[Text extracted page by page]

━━━━━━━━

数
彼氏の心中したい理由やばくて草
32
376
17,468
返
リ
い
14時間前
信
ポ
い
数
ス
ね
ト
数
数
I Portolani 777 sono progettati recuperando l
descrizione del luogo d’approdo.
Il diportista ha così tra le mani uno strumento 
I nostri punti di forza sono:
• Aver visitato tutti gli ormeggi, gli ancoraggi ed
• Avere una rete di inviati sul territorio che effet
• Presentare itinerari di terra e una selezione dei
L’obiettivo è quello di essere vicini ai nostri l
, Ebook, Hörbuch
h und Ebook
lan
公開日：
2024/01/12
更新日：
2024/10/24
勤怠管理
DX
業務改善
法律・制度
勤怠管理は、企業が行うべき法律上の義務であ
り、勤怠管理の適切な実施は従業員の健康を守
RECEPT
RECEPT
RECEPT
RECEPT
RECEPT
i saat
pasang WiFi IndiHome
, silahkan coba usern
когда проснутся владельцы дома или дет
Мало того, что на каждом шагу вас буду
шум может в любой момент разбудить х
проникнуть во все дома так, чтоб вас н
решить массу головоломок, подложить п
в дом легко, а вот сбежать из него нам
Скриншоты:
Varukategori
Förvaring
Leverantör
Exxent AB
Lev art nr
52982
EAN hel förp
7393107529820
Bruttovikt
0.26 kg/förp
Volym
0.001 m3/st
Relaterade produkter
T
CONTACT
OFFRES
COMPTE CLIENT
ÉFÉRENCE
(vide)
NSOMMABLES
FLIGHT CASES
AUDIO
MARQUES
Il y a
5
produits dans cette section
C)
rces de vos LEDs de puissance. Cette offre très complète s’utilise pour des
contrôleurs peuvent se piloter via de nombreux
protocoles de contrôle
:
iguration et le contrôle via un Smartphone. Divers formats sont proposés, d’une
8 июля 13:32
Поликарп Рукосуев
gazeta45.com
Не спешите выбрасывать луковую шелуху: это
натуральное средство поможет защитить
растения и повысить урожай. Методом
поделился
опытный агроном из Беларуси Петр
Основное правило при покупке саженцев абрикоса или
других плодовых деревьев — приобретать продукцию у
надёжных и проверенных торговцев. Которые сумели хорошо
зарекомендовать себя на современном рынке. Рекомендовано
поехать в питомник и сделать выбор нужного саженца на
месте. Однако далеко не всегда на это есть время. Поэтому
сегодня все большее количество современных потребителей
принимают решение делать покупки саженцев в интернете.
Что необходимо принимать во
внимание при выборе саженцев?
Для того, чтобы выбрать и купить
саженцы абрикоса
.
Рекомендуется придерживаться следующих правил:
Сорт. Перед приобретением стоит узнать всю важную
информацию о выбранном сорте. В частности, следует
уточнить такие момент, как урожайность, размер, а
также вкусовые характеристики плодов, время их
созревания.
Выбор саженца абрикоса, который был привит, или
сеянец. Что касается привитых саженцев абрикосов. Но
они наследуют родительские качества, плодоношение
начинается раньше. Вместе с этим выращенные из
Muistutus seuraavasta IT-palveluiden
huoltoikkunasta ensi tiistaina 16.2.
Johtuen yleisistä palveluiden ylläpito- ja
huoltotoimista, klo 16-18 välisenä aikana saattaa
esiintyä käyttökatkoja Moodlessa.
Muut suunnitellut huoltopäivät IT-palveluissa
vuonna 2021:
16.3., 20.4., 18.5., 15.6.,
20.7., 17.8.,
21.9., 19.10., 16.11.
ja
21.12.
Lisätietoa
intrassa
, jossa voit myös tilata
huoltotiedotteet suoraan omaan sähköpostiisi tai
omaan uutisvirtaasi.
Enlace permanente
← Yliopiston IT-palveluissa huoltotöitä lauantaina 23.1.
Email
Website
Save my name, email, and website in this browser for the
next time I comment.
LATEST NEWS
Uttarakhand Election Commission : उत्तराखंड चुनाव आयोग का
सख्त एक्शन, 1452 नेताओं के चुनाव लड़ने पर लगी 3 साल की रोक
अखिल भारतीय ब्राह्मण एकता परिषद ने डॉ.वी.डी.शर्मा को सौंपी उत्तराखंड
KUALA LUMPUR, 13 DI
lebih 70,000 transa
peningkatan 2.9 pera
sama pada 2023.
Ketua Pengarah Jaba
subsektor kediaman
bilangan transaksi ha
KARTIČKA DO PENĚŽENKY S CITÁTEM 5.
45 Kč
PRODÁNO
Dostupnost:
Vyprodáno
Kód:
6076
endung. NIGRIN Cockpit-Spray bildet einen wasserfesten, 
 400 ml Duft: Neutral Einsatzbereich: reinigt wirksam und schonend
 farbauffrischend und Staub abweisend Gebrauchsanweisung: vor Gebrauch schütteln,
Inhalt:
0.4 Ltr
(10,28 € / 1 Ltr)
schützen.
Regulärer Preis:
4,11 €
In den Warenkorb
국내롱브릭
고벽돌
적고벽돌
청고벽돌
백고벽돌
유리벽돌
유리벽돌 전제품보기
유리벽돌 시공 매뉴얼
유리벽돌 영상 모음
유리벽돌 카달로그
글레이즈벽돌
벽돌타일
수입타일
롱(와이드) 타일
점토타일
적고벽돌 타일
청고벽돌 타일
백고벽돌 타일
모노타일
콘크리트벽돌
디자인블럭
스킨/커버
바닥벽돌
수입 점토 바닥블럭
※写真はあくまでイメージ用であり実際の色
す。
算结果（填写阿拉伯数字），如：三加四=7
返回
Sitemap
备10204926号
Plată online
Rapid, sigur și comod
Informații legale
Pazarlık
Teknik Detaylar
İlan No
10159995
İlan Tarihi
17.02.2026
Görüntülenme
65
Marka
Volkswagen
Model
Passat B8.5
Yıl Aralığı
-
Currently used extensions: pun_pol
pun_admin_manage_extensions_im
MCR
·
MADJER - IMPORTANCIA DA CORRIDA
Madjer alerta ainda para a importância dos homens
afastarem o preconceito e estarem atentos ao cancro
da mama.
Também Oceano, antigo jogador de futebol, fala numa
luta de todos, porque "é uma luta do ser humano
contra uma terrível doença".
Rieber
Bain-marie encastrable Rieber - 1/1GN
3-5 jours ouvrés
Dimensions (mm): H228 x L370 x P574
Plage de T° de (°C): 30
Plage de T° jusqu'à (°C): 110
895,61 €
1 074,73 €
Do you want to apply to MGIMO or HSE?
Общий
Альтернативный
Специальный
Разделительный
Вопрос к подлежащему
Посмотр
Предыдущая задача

━━━━━━━━

Work to be completed: Select each line of the listing above that contains the string "유리벽돌".

Response area:
유리벽돌
유리벽돌 전제품보기
유리벽돌 시공 매뉴얼
유리벽돌 영상 모음
유리벽돌 카달로그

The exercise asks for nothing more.